Tenho muita dificuldade em classificar o que é um político de direita ou de esquerda, sobretudo no caso português onde, nos últimos anos, sempre imperaram as forças políticas do bloco central. Se, originalmente, de direita eram os conservadores e os liberalistas económicos, a esquerda sempre esteve mais ligada ao socialismo e ao liberalismo social. Porém, hoje em dia, as diferenças esbateram-se. É perfeitamente normal encontrarmos alguém de direita a defender posições de esquerda e vice-versa. Possivelmente, quem lê a frase acima transcrita, talvez a enquadre mais numa posição ideológica de esquerda, dita, porventura, por algum bloquista ou comunista. Porém, não é esse o caso!
A frase foi proferida por Rui Rio, autarca da cidade do Porto (e de “direita”!!) a propósito da contestação que moradores e alguns comerciantes têm encabeçado, reclamando contra a poluição sonora e ambiental da “nova” baixa portuense. Paralelamente, jamais imaginaria que José Ribeiro, presidente da Câmara de Fafe (e de “esquerda”!!) alguma vez a proferisse. Porque, com todo o respeito que tenho pelo actual autarca fafense, neste âmbito, as suas posições são mais conservadoras. Rui Rio, olhando para os benefícios resultantes da “movida” da baixa que ajudou a implementar sabe que a cidade do Porto tem beneficiado do actual panorama, com comprovados ganhos no turismo e na “economia da noite”.

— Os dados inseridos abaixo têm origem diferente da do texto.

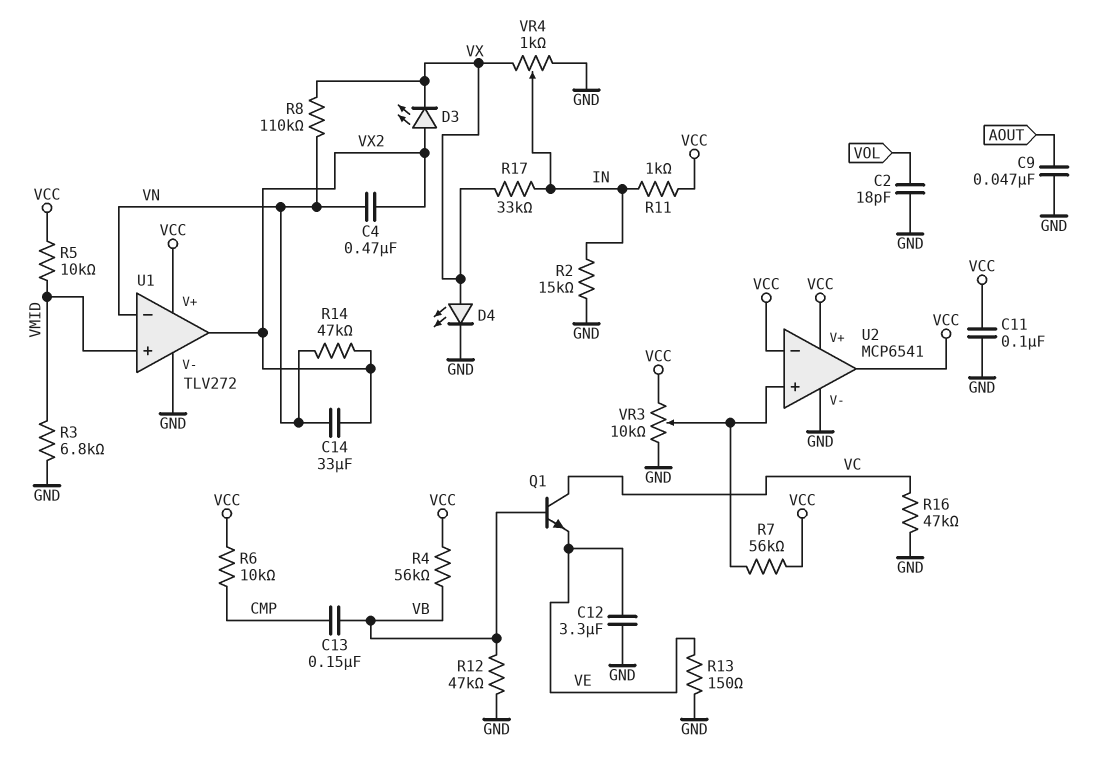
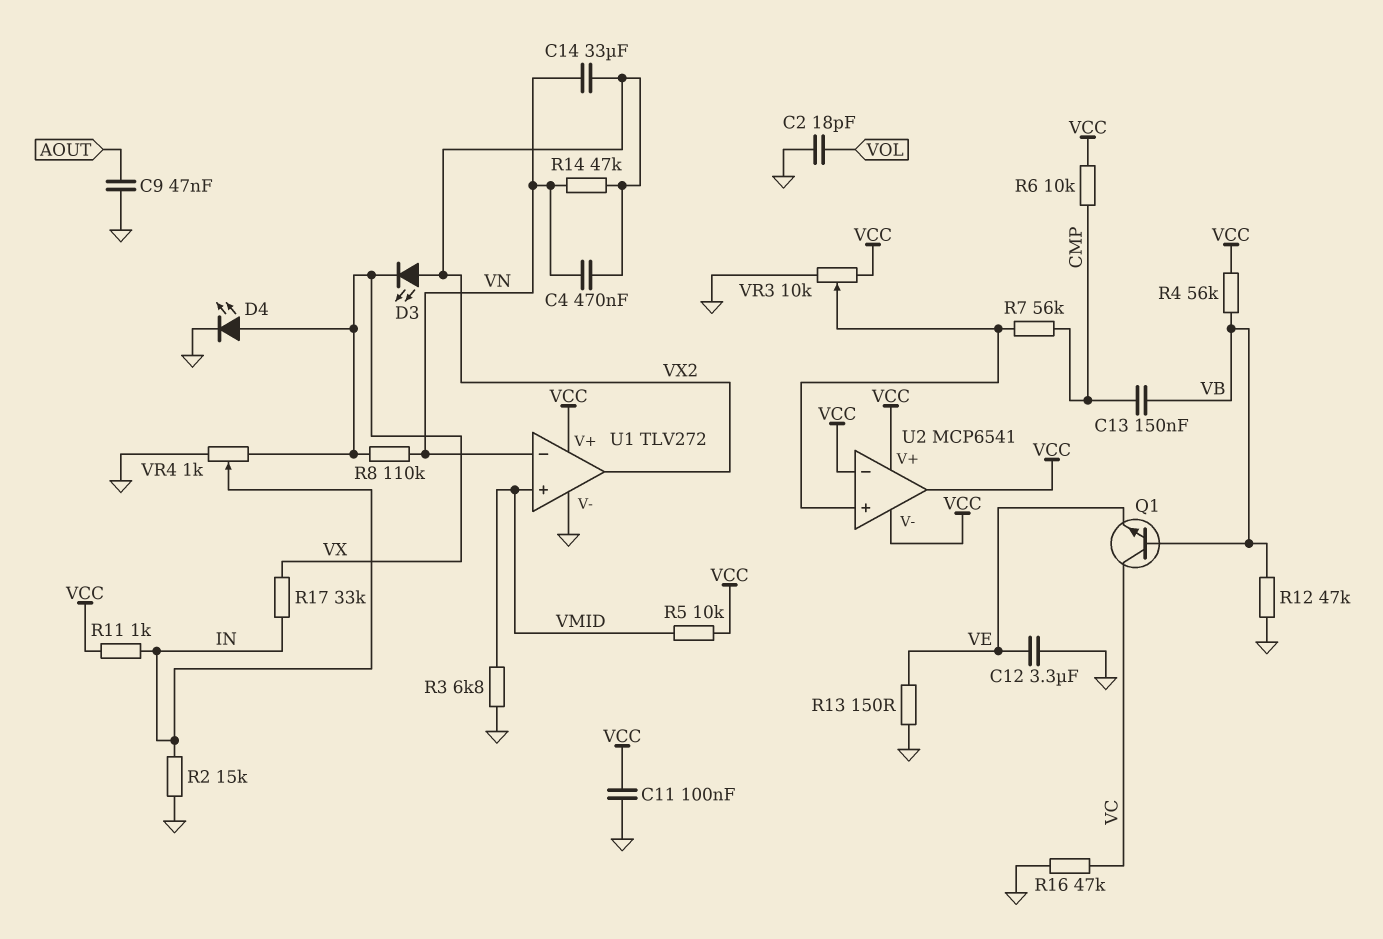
R7: 56k (U2/in+, VCC) -> 56k (CMP, U2/in+)
U2 pin V-: GND -> VCC

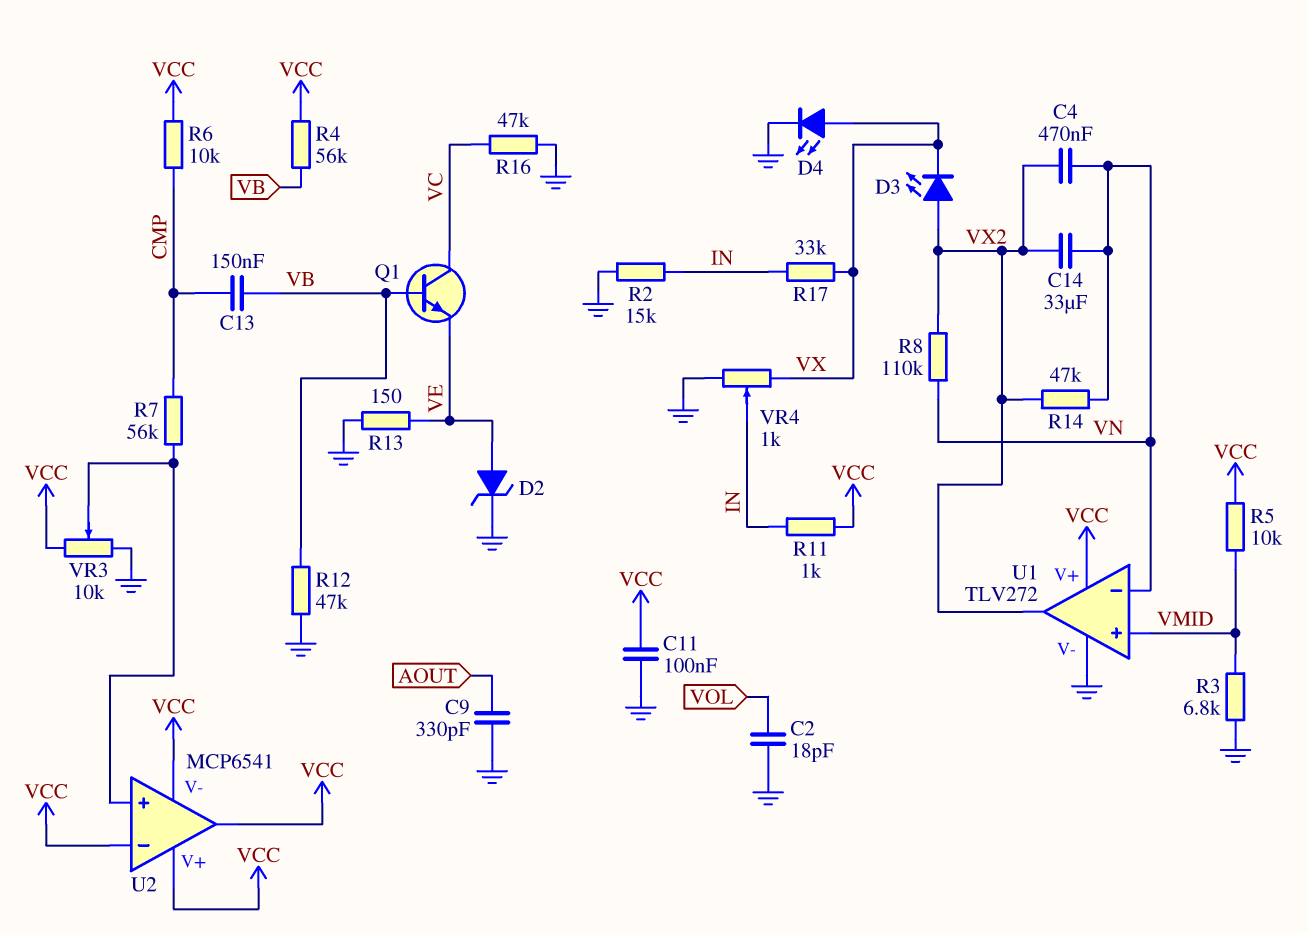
C9: 47nF (AOUT, GND) -> 330pF (AOUT, GND)
C12: 3.3uF (GND, VE) -> none
D2: none -> zener (A VE, K GND)
R8: 110k (VN, VX) -> 110k (VN, VX2)

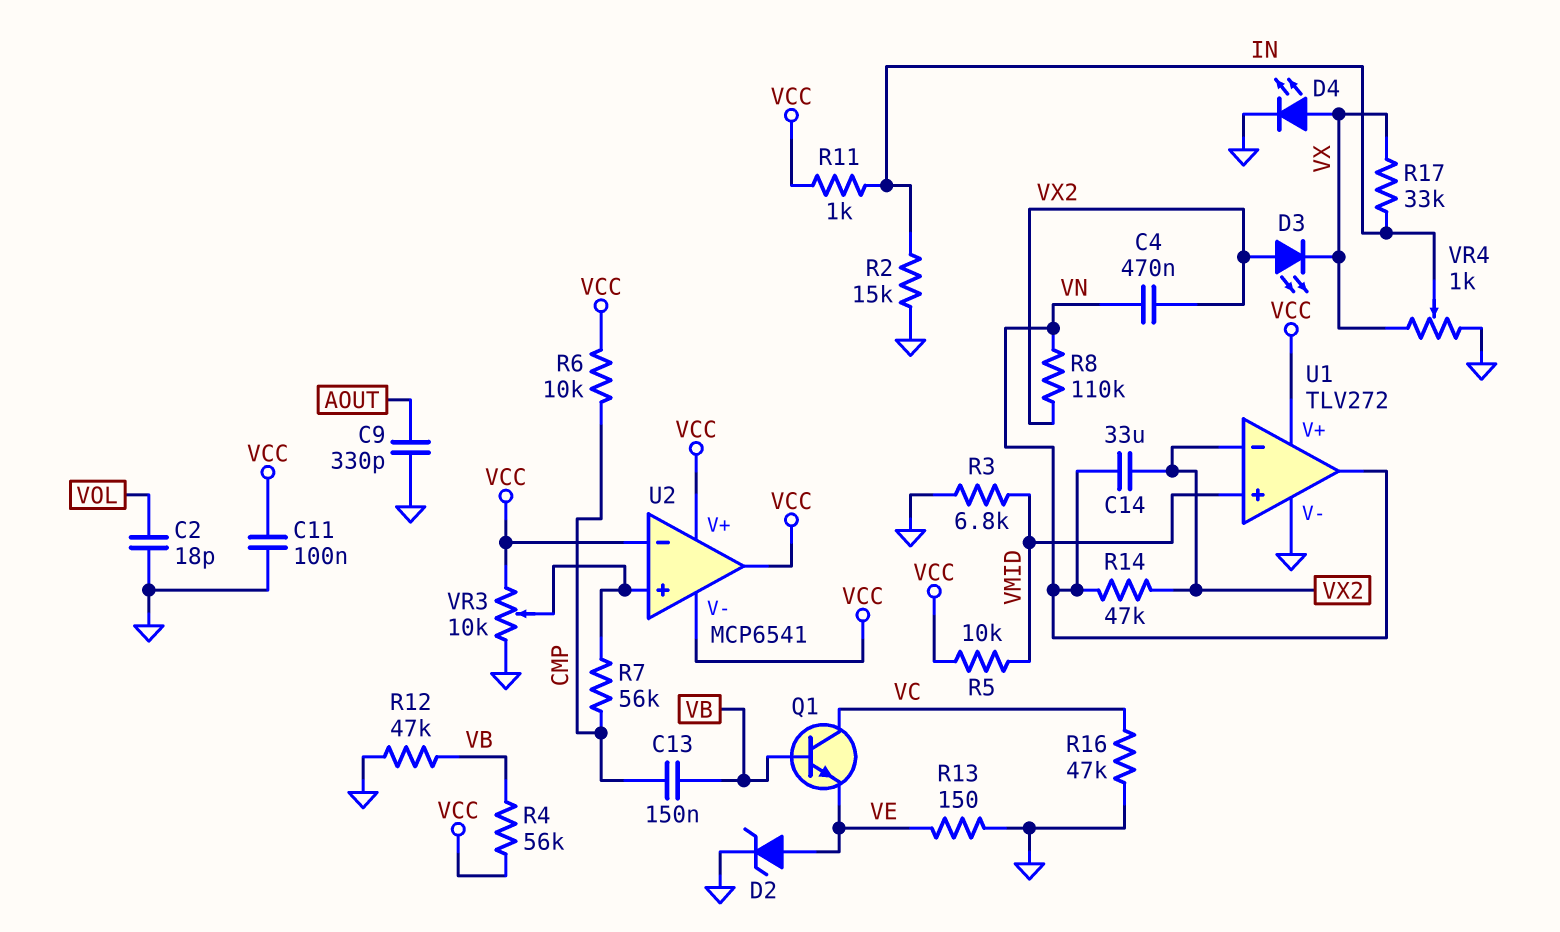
U1 pin in-: VN -> VX2
U1 pin out: VX2 -> VN

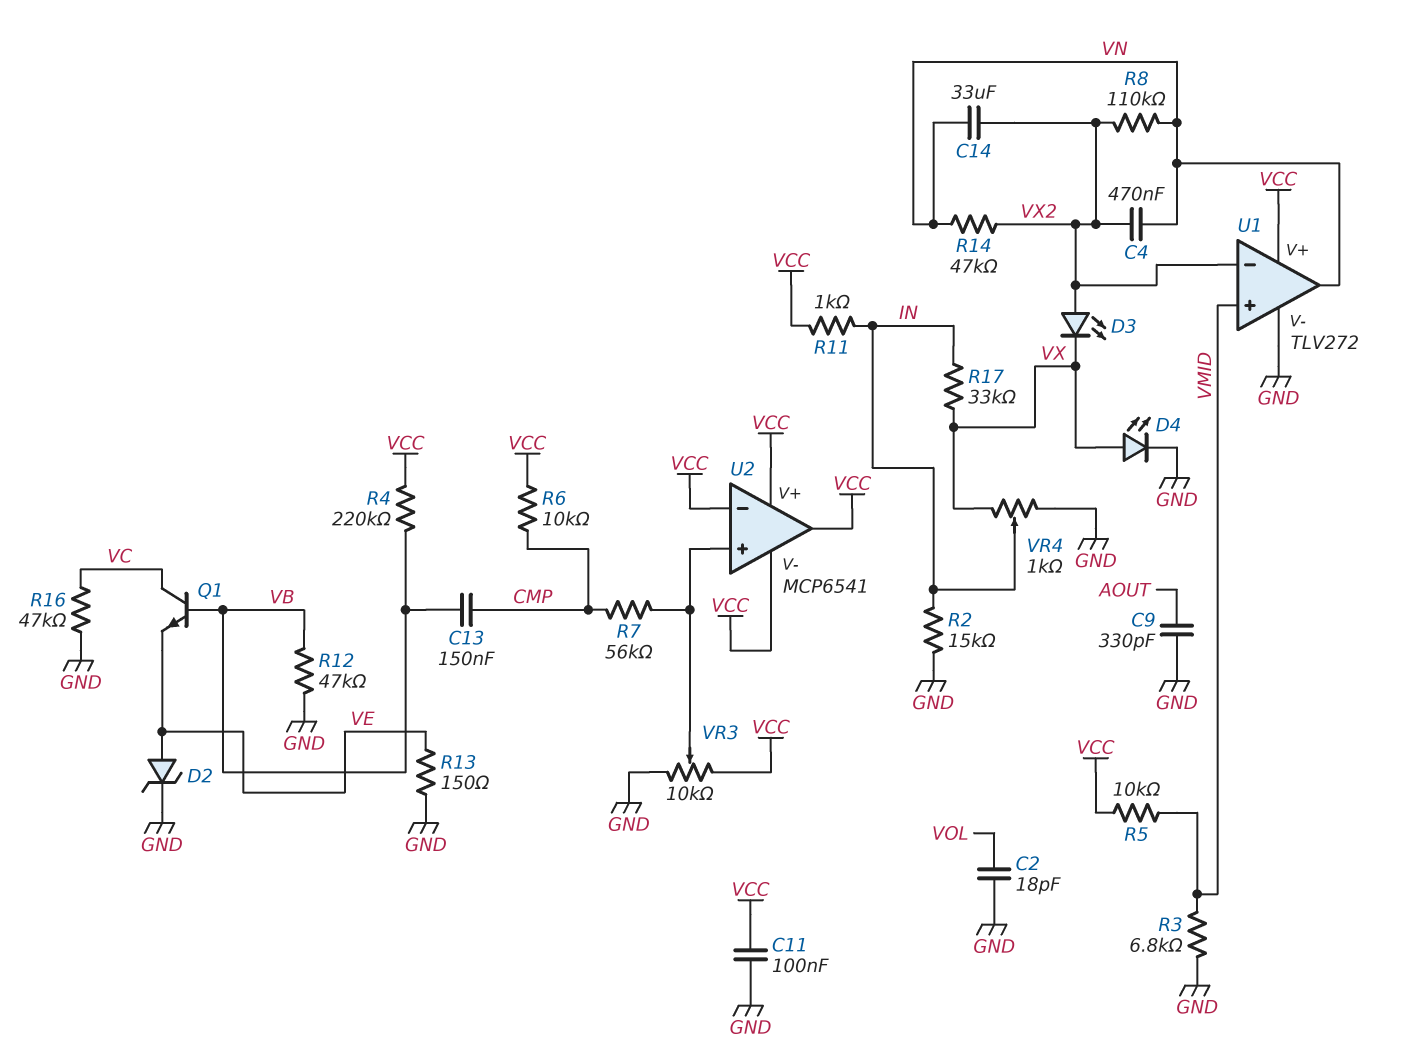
R4: 56k (VB, VCC) -> 220k (VB, VCC)

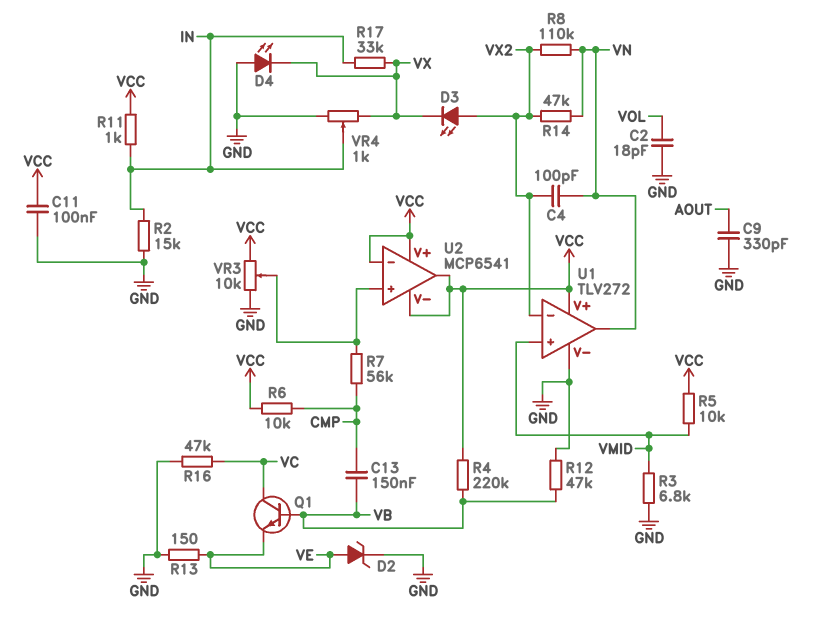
C4: 470nF (VN, VX2) -> 100pF (VN, VX2)
C14: 33uF (VN, VX2) -> none
D4: LED (A VX, K GND) -> LED (A GND, K VX)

De forma a revitalizar uma área deprimida da cidade, Rui Rio optou por entregar a tarefa de redesenhar a baixa a Siza Vieira e, depois, corajosamente, impulsionou o negócio da noite na mesma, voltando a transformar esta num polo aglutinador de jovens e turistas. Este movimento fez com que a baixa portuense voltasse a ser frequentada por mais gente e que surgissem novas dinâmicas e formas de negócio. Mesmo que esta opção possa provocar conflitos particulares, o político apontou um caminho e levou-o à prática e, atualmente, é opinião generalizada que a baixa portuense está melhor.

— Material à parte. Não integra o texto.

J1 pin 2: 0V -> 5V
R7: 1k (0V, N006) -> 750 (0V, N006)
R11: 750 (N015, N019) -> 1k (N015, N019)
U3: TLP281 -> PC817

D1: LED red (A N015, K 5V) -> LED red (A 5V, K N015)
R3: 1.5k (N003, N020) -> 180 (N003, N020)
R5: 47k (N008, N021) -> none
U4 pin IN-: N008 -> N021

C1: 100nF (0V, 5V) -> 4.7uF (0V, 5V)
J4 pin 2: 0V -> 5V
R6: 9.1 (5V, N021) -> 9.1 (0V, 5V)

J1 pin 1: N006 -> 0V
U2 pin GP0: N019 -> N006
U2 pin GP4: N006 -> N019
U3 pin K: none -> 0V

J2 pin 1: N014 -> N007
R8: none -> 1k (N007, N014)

Em Fafe, o nosso centro foi sendo requalificado ao longo dos anos mas, nem por isso as melhorias económicas fizeram-se sentir. Está mais bonito porventura, mas continua com a mesma falta de dinamismo. Aliado a isso, perderam-se muitas outras coisas. Velhos negócios tradicionais deram lugar a bancos, lojas de chineses, lojas de ouro ou pastelarias e casas de grande valor histórico foram substituídas por edifícios arquitetonicamente medíocres; Durante o dia, ainda goza de algum movimento fruto da concentração de algum comércio e serviços mas, durante a noite, mesmo ao fim de semana, o centro de Fafe é deserto.
Na minha opinião, temos um centro subaproveitado mas com enorme potencial. É, por isso, com grande satisfação que vejo o renascer do clube fafense em zona tão nobre mas não podemos esperar que a iniciativa privada, por si só, resolva o problema da desertificação do nosso centro urbano. Parece-me essencial que os políticos que foram eleitos pelos fafenses definam, de uma forma clara, o que pretendem para o nosso centro. Manter tudo como está ou mudar de modelo? Parece-me que a atual situação não agrada a ninguém mas as mudanças requerem políticas ousadas e corajosas (para isso é que votamos em políticos e não em gestores…).
Existem, naturalmente, inúmeras ideias para revitalizar o nosso centro que poderão ser discutidas mas nenhuma será tão eficaz como a aglutinação do negócio da noite na zona envolvente à praça 25 de Abril. Porque, a meu ver, as ruas desertas e abandonadas do nosso centro no fim-de-semana à noite em nada dignificam a nossa cidade e, muito menos, quem tem responsabilidade política para inverter a atual situação. A manutenção do atual paradigma apenas dá razão a quem tem criticado esta autarquia (de esquerda!) de conservadorismo (próprio da direita…) e imobilismo político.